It isn't 2007 anymore, can we stop with carrier exclusives already?

Taylor Martin
 from Concord, NC
Published: October 5, 2012

When the iPhone originally launched in 2007, AT&T was the sole carrier that introduced the game-changing smartphone to the world. AT&T inked a deal with Apple that would keep any competitors from carrying the iPhone for several years to come.

Back then, exclusive deals like those weren't all that uncommon. (They still aren't today either, unfortunately.) But AT&T's exclusivity with the iPhone was different in many ways than any deals before or after it. It actually worked – better than anyone could have expected. On no other carrier in the States could you get an iPhone, or anything even like it for at least two years to come. Apple and AT&T made huge profits and tens of thousands of people switched to Ol' Blue to get a taste of the smartphone of the future.

Since then, however, Apple has adopted a new tactic. Piquing interests worked to begin with, but now that it was certain the market wanted their product, Apple opened the flood gates and has since began offering the iPhone on three out of the four major wireless providers in the U.S., several regional carriers and even prepaid carriers. This is almost a complete reverse from how they originally launched the iPhone.

No less, AT&T and other manufacturers are still trying to replicate the success of the original iPhone, iPhone 3G and iPhone 3GS. With devices like the Nokia Lumia 900, AT&T was the exclusive carrier to offer Nokia's flagship smartphone in the States. It flopped and Nokia is now between a rock and a hard place.

Just yesterday, we learned the highly-anticipated successor to the Lumia 900, the Lumia 920, will also be an AT&T exclusive. Evan explained how other wireless providers must be unhinged for not carrying (or wanting to carry) the Lumia 920. But make no mistake, this was a deal negotiated between Nokia and AT&T, possibly with a little help from Microsoft. And I'm afraid the Lumia 920 will now face the same fate as the Lumia before it, regardless of how much hype it's drumming up.

There's a reason carrier exclusive deals no longer work with just any ol' device. The iPhone was such a success as an exclusivity because it was a unique product at the time. There weren't any real competitors to the iPhone for at least two years after its launch. If you wanted a smartphone of its caliber, you had to go to AT&T. Now smartphones are a dime a dozen, they're everywhere.
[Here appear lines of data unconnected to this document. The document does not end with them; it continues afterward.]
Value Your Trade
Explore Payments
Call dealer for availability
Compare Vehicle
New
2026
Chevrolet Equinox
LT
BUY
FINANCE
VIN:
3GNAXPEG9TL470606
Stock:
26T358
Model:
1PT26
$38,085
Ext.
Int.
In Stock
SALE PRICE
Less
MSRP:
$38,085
It no longer matters if your carrier of choice doesn't carry the exact smartphone you want for two reasons: either they will at some point in the not too distant future or there is a very similar alternative to be had.

Say you're on Verizon and you want the HTC One X. That clearly isn't going to happen as HTC did not create a One device for Verizon and AT&T devices are incompatible with Big Red's CDMA network. So you can't just buy the phone sans contract and pop a Verizon LTE SIM in the phone. However, there are ample like-minded smartphones in the same class as the One X on Verizon, such as the upcoming DROID RAZR HD, DROID RAZR MAXX HD or the existing Samsung Galaxy S III.

In the last year, there has been only one exclusive deal I can recall that worked out … for the most part. The Samsung Galaxy Note was also an AT&T exclusive device, yet it was met with a decent amount of success. Why, exactly? Because it's different, an extreme take on the modern smartphone. If you wanted a 5.3-inch smartphone on Verizon, Sprint or T-Mobile (excluding those willing to hack and mod a bit), you were simply out of luck. There were no alternatives to Samsung's alluring phablet.

I fully believe Samsung understood that and wanted to mimic Apple's success on a smaller scale while also probing the market. (The Note was always a niche device, even if it was surprisingly popular worldwide.) It signed the exclusive deal with AT&T and it actually worked out in the end. Verizon customers were up in arms over not getting the Galaxy Note.

Rather than re-signing a deal with AT&T and throwing away potential customers, however, Samsung is aiming to get the Galaxy Note II in as many hands as possible. Similar to how Samsung launched the Galaxy S III, the Note II will launch on five U.S. carriers by mid-November: AT&T, Sprint, Verizon, T-Mobile and U.S. Cellular.

It should come as no surprise that Apple and Samsung are marking record sales and revenues. The two are both opening up to any and all carriers that will offer their smartphones. Meanwhile, AT&T and Nokia are living in some fantasy land where carrier exclusives still amount to something.

AT&T and Nokia, this isn't 2007. The Lumia 920 is a fantastic device. But it isn't different enough to make people switch carriers or get too terribly upset if it doesn't make it to their carrier. By now, people know they can wait a few months and something better will come along. Nokia, move past this exclusive nonsense and stop cutting your market and possible customers by fractions.

How do you feel about carrier exclusive deals, readers? Do they make sense to you? Or are they an outdated tactic that no longer works as intended? What do you do when the phone you want is exclusive to a carrier besides your own?